IELTS and TOEFL are the examples of language proficiency tests.
A diagnostic test is a test that helps the teacher and learners identify problems that they have with the
language. At the start of the course, the teacher gives the learners a diagnostic test to see what areas of
language need to be in the syllabus.
Test specifications are a detailed summary of the test components and their purpose. They can serve as
an outline for the structure of the test and its general objectives, and they can also be made more
detailed depending on how much info is added.
Assessing skills:
Speaking: word repetition, sentence/dialogue completion, oral questionnaires, picture-cued tasks,
translations, question and answer, paraphrasing.
Reading: multiple choice, picture-cued tasks, reading aloud, matching, editing, gap-filling, cloze tasks,
editing, scanning, ordering.
Writing: copying, listening cloze, picture-cued tasks, multiple choice, matching, dictation, grammatical
transformation, ordering, paraphrasing.
Listening: question and answer, listening cloze, information transfer, sentence repetition, dictations,
note-taking, editing, retelling.
Extensive reading, free reading, book flood, or reading for pleasure is a way of language learning,
including foreign language learning, through large amounts of reading. As well as facilitating acquisition
of vocabulary, it is believed to increase motivation through positive affective benefits.
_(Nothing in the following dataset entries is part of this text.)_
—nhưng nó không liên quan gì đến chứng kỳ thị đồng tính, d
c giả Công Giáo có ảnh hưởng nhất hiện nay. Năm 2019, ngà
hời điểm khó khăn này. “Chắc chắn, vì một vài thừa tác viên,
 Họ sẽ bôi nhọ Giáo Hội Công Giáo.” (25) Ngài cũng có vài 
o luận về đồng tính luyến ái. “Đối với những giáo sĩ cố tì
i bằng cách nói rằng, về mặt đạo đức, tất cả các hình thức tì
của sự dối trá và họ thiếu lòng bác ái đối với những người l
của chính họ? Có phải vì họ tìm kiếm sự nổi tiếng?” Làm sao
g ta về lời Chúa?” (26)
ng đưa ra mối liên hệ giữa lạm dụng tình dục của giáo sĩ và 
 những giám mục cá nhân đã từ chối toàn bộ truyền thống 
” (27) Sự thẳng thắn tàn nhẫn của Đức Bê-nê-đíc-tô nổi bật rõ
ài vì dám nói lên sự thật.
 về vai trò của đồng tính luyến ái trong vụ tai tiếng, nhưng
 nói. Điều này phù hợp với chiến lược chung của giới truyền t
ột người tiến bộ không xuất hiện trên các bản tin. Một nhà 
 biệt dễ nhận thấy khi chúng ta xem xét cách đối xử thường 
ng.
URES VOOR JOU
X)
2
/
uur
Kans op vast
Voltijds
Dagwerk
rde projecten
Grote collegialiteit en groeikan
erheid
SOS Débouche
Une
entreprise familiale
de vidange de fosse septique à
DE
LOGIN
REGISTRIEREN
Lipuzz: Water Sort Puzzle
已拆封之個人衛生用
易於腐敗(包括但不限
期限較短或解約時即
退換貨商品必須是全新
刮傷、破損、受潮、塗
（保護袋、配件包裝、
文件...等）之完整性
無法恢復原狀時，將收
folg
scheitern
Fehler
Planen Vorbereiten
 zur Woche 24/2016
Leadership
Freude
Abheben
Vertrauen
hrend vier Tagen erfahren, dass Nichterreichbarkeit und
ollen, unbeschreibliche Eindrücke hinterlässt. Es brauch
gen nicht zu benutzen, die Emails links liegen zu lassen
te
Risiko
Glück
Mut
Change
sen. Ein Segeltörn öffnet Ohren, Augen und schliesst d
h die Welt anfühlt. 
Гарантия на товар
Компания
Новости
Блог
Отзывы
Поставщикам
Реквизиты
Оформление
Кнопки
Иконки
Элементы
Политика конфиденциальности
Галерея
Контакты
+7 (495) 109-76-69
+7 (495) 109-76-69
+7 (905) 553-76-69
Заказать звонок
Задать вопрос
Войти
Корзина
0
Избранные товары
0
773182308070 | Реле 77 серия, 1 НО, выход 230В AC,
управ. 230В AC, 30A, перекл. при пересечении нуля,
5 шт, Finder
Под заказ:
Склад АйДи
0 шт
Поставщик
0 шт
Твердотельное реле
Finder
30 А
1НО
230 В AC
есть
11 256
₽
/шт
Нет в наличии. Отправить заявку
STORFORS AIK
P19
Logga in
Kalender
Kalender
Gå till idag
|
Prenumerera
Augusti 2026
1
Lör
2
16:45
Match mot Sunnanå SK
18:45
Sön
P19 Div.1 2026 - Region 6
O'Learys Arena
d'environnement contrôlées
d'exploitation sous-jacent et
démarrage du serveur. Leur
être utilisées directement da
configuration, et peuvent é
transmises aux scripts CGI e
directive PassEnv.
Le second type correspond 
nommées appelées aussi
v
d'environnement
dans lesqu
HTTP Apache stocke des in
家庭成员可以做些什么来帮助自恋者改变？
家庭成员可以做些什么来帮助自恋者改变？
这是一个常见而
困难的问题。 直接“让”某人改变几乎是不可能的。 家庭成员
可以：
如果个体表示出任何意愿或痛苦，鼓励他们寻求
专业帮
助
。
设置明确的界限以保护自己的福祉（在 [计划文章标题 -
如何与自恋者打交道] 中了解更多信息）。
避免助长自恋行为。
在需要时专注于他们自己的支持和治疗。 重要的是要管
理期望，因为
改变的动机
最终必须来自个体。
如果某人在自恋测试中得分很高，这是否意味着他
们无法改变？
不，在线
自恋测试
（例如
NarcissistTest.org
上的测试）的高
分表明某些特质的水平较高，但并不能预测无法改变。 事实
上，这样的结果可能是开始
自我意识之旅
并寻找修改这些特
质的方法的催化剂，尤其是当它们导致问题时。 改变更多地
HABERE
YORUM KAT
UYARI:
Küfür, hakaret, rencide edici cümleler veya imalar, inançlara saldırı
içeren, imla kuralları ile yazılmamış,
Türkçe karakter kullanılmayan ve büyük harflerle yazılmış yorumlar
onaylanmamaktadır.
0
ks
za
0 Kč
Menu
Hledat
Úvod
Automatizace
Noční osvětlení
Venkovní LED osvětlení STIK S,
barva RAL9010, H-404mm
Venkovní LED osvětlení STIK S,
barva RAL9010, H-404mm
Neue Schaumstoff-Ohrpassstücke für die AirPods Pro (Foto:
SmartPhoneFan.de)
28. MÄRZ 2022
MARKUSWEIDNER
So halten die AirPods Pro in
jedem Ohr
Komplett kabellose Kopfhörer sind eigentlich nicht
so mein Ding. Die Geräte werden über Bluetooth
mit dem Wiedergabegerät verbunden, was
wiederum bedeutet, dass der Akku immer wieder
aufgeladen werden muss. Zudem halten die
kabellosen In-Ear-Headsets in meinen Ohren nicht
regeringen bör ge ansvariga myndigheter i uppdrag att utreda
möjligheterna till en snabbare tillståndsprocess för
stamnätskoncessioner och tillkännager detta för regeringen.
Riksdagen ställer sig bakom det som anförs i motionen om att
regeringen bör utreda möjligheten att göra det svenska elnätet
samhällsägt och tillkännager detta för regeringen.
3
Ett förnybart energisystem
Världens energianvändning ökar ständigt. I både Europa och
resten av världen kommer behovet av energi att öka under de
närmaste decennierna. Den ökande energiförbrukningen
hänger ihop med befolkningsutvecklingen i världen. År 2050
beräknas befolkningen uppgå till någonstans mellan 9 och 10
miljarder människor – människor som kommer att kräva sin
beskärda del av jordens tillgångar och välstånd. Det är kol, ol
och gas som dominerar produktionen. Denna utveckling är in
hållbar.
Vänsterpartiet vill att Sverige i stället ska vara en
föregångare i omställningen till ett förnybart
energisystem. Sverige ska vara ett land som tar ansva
Holistic scoring provides an examinee with a single score regarding the quality of examinee work (i.e.,
performance) as a whole. Most commonly, holistic scoring is used to assess writing samples, though it
may be employed to assess any performance task, for example, acting, debate, dance, or athletics.
When scoring an essay holistically, the rater neither marks errors on the paper nor does the individual
write constructive comments in the margins. Instead, the rater considers the quality of the entire paper
and then assigns one holistic score. The SAT, ACT, and Advanced Placement tests all utilize a 6-point
holistic scoring rubric to assess their respective writing sections.
Analytic scoring is a method of evaluating student work that requires assigning a separate score for
each dimension of a task. Often used with performance assessment tasks, analytic scoring rubrics
specify the key dimensions of a task and define student performance relative to a set of criteria across
performance levels for each dimension. For example, analytic rubrics used to evaluate student essay
writing often include the following dimensions: development of ideas, organization, language use,
vocabulary, grammar, spelling, and mechanics.
What makes speaking difficult?
- Clustering, redundancy, reduced forms, performance variables, colloquial language, rate of delivery,
stress, rhythm and intonation and interaction.
A cloze test (also cloze deletion test or occlusion test) is an exercise, test, or assessment consisting of a
portion of language with certain items, words, or signs removed (cloze text), where the participant is
asked to replace the missing language item. Cloze tests require the ability to understand context
and vocabulary in order to identify the correct language or part of speech that belongs in the deleted
passages. This exercise is commonly administered for the assessment of native and second language
learning and instruction.
C-test is a task where the second half of every other word is obliterated and the test taker must restore
each word.
What skills do learners have to master in order to become efficient readers?
Top-down, bottom-up and schemata. Learn the basics and then connect whole contexts.
‘ Alternative assessment’ is usually taken to mean assessment procedures which are less formal than
traditional testing, which are gathered over a period of time rather than being taken at one point in
time, which are usually formative rather than summative in function, are often low-stakes in terms of
consequences, and are claimed to have beneficial washback effects.